■ ASSIGNMENT
Write out word for word everything from the line containing "Нейтральное оборудование" down to the last of the lines below, omitting the pictures.

----------

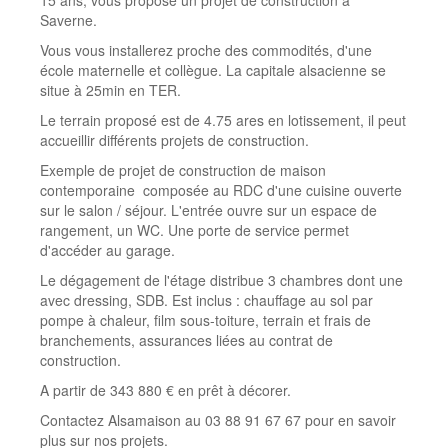
15 ans, vous propose un projet de construction à
Saverne.
Vous vous installerez proche des commodités, d'une
école maternelle et collègue. La capitale alsacienne se
situe à 25min en TER.
Le terrain proposé est de 4.75 ares en lotissement, il peut
accueillir différents projets de construction.
Exemple de projet de construction de maison
contemporaine composée au RDC d'une cuisine ouverte
sur le salon / séjour. L'entrée ouvre sur un espace de
rangement, un WC. Une porte de service permet
d'accéder au garage.
Le dégagement de l'étage distribue 3 chambres dont une
avec dressing, SDB. Est inclus : chauffage au sol par
pompe à chaleur, film sous-toiture, terrain et frais de
branchements, assurances liées au contrat de
construction.
A partir de 343 880 € en prêt à décorer.
Contactez Alsamaison au 03 88 91 67 67 pour en savoir
plus sur nos projets.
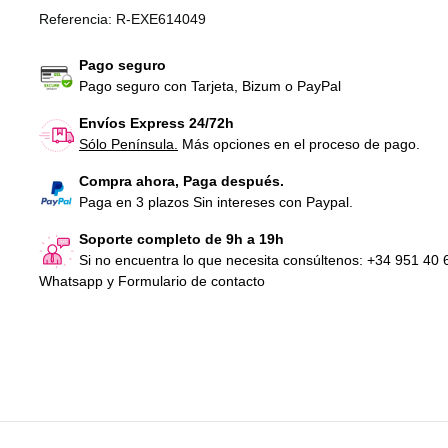
Referencia:
R-EXE614049
Pago seguro
Pago seguro con Tarjeta, Bizum o PayPal
Envíos Express 24/72h
Sólo Península.
Más opciones en el proceso de pago.
Compra ahora, Paga después.
Paga en 3 plazos Sin intereses con Paypal.
Soporte completo de 9h a 19h
Si no encuentra lo que necesita consúltenos: +34 951 40 
Whatsapp y Formulario de contacto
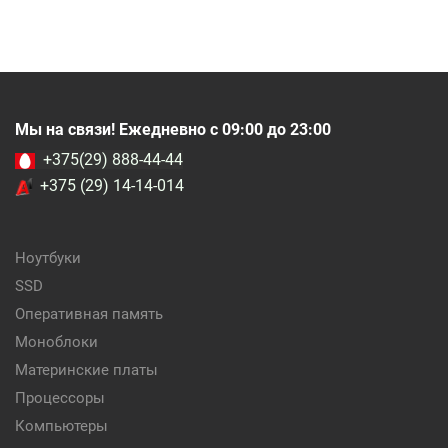
Мы на связи! Ежедневно с 09:00 до 23:00
+375(29) 888-44-44
+375 (29) 14-14-014
Ноутбуки
SSD
Оперативная память
Моноблоки
Материнские платы
Процессоры
Компьютеры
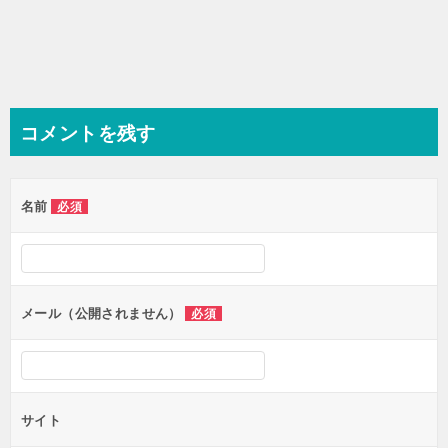
コメントを残す
名前
必須
メール（公開されません）
必須
サイト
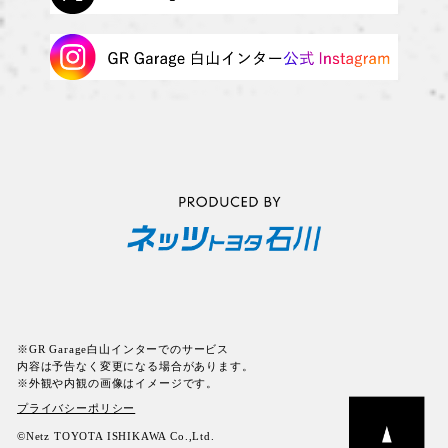
※GR Garage白山インターでのサービス
内容は予告なく変更になる場合があります。
※外観や内観の画像はイメージです。
プライバシーポリシー
©Netz TOYOTA ISHIKAWA Co.,Ltd.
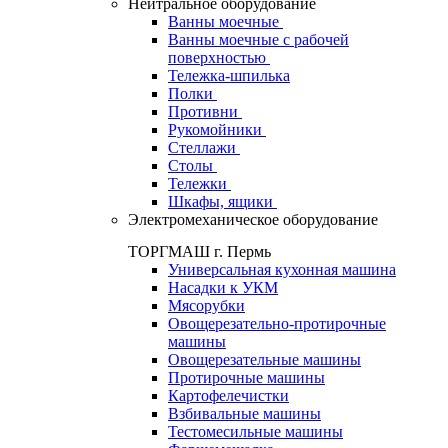
Нейтральное оборудование
Ванны моечные
Ванны моечные с рабочей
поверхностью
Тележка-шпилька
Полки
Противни
Рукомойники
Стеллажи
Столы
Тележки
Шкафы, ящики
Электромеханическое оборудование
ТОРГМАШ г. Пермь
Универсальная кухонная машина
Насадки к УКМ
Мясорубки
Овощерезательно-протирочные
машины
Овощерезательные машины
Протирочные машины
Картофелечистки
Взбивальные машины
Тестомесильные машины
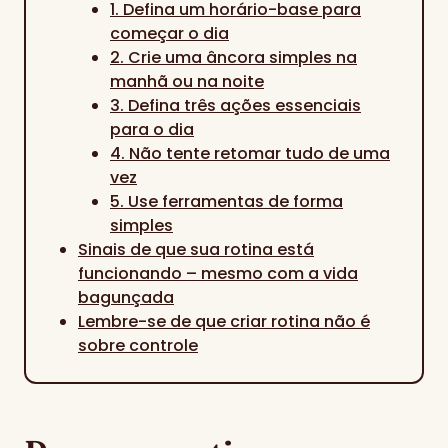
1. Defina um horário-base para
começar o dia
2. Crie uma âncora simples na
manhã ou na noite
3. Defina três ações essenciais
para o dia
4. Não tente retomar tudo de uma
vez
5. Use ferramentas de forma
simples
Sinais de que sua rotina está
funcionando – mesmo com a vida
bagunçada
Lembre-se de que criar rotina não é
sobre controle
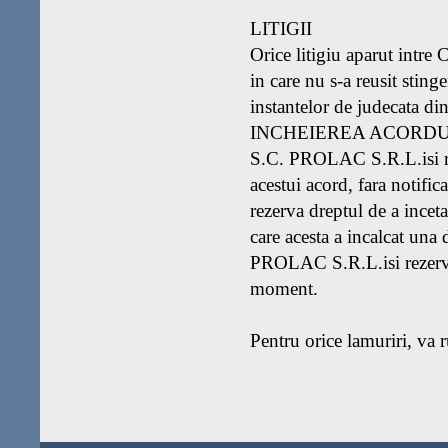
LITIGII
Orice litigiu aparut intre C
in care nu s-a reusit sting
instantelor de judecata d
INCHEIEREA ACORD
S.C. PROLAC S.R.L.isi re
acestui acord, fara notific
rezerva dreptul de a inceta 
care acesta a incalcat una 
PROLAC S.R.L.isi rezerva d
moment.
Pentru orice lamuriri, va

----------

■ YOUR RESPONSE
Нейтральное оборудование
Ванны моечные
Ванны моечные с рабочей
поверхностью
Тележка-шпилька
Полки
Противни
Рукомойники
Стеллажи
Столы
Тележки
Шкафы, ящики
Электромеханическое оборудование
ТОРГМАШ г. Пермь
Универсальная кухонная машина
Насадки к УКМ
Мясорубки
Овощерезательно-протирочные
машины
Овощерезательные машины
Протирочные машины
Картофелечистки
Взбивальные машины
Тестомесильные машины
1. Defina um horário-base para
começar o dia
2. Crie uma âncora simples na
manhã ou na noite
3. Defina três ações essenciais
para o dia
4. Não tente retomar tudo de uma
vez
5. Use ferramentas de forma
simples
Sinais de que sua rotina está
funcionando – mesmo com a vida
bagunçada
Lembre-se de que criar rotina não é
sobre controle
LITIGII
Orice litigiu aparut intre C
in care nu s-a reusit sting
instantelor de judecata d
INCHEIEREA ACORD
S.C. PROLAC S.R.L.isi re
acestui acord, fara notific
rezerva dreptul de a inceta 
care acesta a incalcat una 
PROLAC S.R.L.isi rezerva d
moment.
Pentru orice lamuriri, va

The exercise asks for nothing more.